JOB ITEM
Give back every entry exactly as it is written, but not the pictures.

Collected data
........
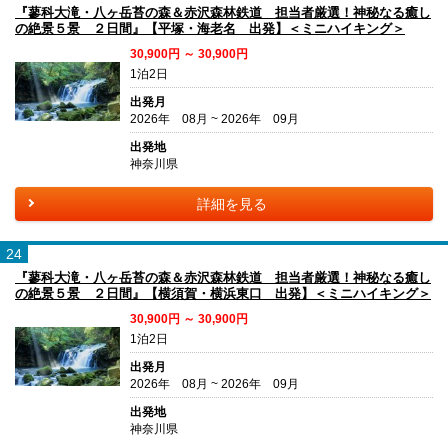
『蓼科大滝・八ヶ岳苔の森＆赤沢森林鉄道 担当者厳選！神秘なる癒し
の絶景５景 ２日間』【平塚・海老名 出発】＜ミニハイキング＞
30,900円 ～ 30,900円
1泊2日
出発月
2026年 08月 ~ 2026年 09月
出発地
神奈川県
詳細を見る
24
『蓼科大滝・八ヶ岳苔の森＆赤沢森林鉄道 担当者厳選！神秘なる癒し
の絶景５景 ２日間』【横須賀・横浜東口 出発】＜ミニハイキング＞
30,900円 ～ 30,900円
1泊2日
出発月
2026年 08月 ~ 2026年 09月
出発地
神奈川県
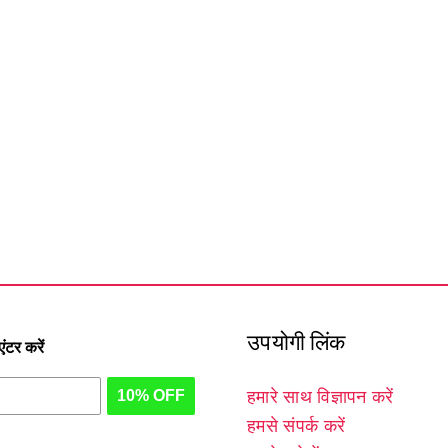
उपयोगी लिंक
टर करें
10% OFF
हमारे साथ विज्ञापन करें
हमसे संपर्क करें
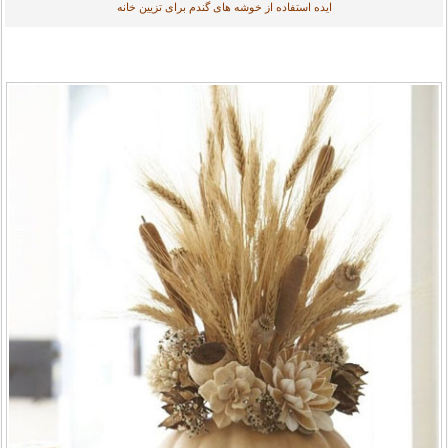
ایده استفاده از خوشه های گندم برای تزیین خانه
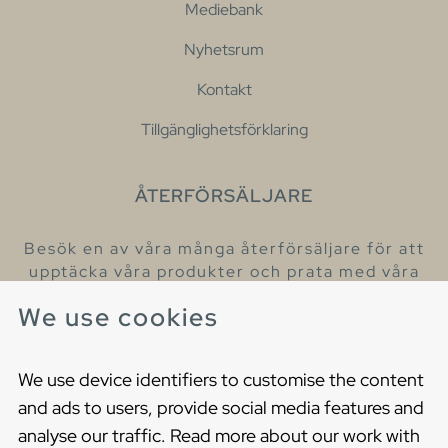
Mediebank
Nyhetsrum
Kontakt
Tillgänglighetsförklaring
ÅTERFÖRSÄLJARE
Besök en av våra många återförsäljare för att
upptäcka våra produkter och prata med våra
hjälpsamma kollegor.
We use cookies
Hitta din närmaste återförsäljare
We use device identifiers to customise the content
and ads to users, provide social media features and
analyse our traffic. Read more about our work with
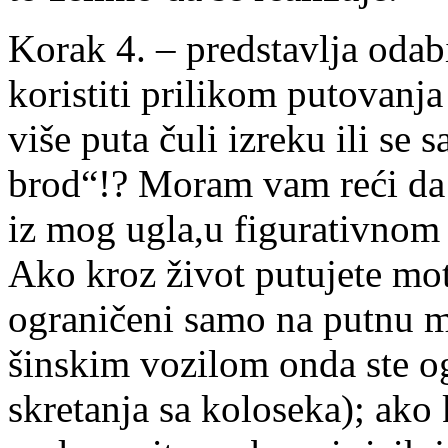
Korak 4. – predstavlja odab
koristiti prilikom putovanja
više puta čuli izreku ili se
brod“!? Moram vam reći da 
iz mog ugla,u figurativnom 
Ako kroz život putujete mo
ograničeni samo na putnu m
šinskim vozilom onda ste o
skretanja sa koloseka); ako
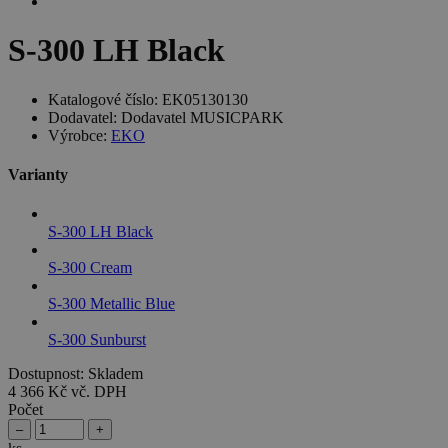
S-300 LH Black
Katalogové číslo:
EK05130130
Dodavatel:
Dodavatel MUSICPARK
Výrobce:
EKO
Varianty
S-300 LH Black
S-300 Cream
S-300 Metallic Blue
S-300 Sunburst
Dostupnost:
Skladem
4 366 Kč
vč. DPH
Počet
–
+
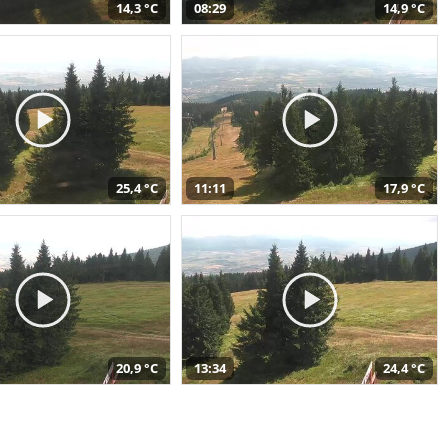
14,3 °C
08:29
14,9 °C
25,4 °C
11:11
17,9 °C
20,9 °C
13:34
24,4 °C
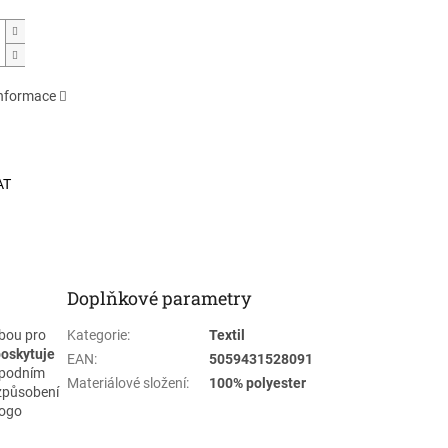
informace
AT
Doplňkové parametry
lbou pro
Kategorie
:
Textil
poskytuje
EAN
:
5059431528091
spodním
Materiálové složení
:
100% polyester
izpůsobení
logo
........
YOUR SOLUTION
『蓼科大滝・八ヶ岳苔の森＆赤沢森林鉄道 担当者厳選！神秘なる癒し
の絶景５景 ２日間』【平塚・海老名 出発】＜ミニハイキング＞
30,900円 ～ 30,900円
1泊2日
出発月
2026年 08月 ~ 2026年 09月
出発地
神奈川県
詳細を見る
24
『蓼科大滝・八ヶ岳苔の森＆赤沢森林鉄道 担当者厳選！神秘なる癒し
の絶景５景 ２日間』【横須賀・横浜東口 出発】＜ミニハイキング＞
30,900円 ～ 30,900円
1泊2日
出発月
2026年 08月 ~ 2026年 09月
出発地
神奈川県
उपयोगी लिंक
टर करें
10% OFF
हमारे साथ विज्ञापन करें
हमसे संपर्क करें
ایده استفاده از خوشه های گندم برای تزیین خانه
Mediebank
Nyhetsrum
Kontakt
Tillgänglighetsförklaring
ÅTERFÖRSÄLJARE
Besök en av våra många återförsäljare för att
upptäcka våra produkter och prata med våra
hjälpsamma kollegor.
We use cookies
Hitta din närmaste återförsäljare
We use device identifiers to customise the content
and ads to users, provide social media features and
analyse our traffic. Read more about our work with
Korak 4. – predstavlja odab
koristiti prilikom putovanja
više puta čuli izreku ili se
brod“!? Moram vam reći da 
iz mog ugla,u figurativnom 
Ako kroz život putujete mo
ograničeni samo na putnu m
šinskim vozilom onda ste o
skretanja sa koloseka); ako
S-300 LH Black
Katalogové číslo:
EK05130130
Dodavatel:
Dodavatel MUSICPARK
Výrobce:
EKO
Varianty
S-300 LH Black
S-300 Cream
S-300 Metallic Blue
S-300 Sunburst
Dostupnost:
Skladem
4 366 Kč
vč. DPH
Počet
–
+
14,3 °C
08:29
14,9 °C
25,4 °C
11:11
17,9 °C
20,9 °C
13:34
24,4 °C
informace
AT
Doplňkové parametry
lbou pro
Kategorie
:
Textil
poskytuje
EAN
:
5059431528091
spodním
Materiálové složení
:
100% polyester
izpůsobení
logo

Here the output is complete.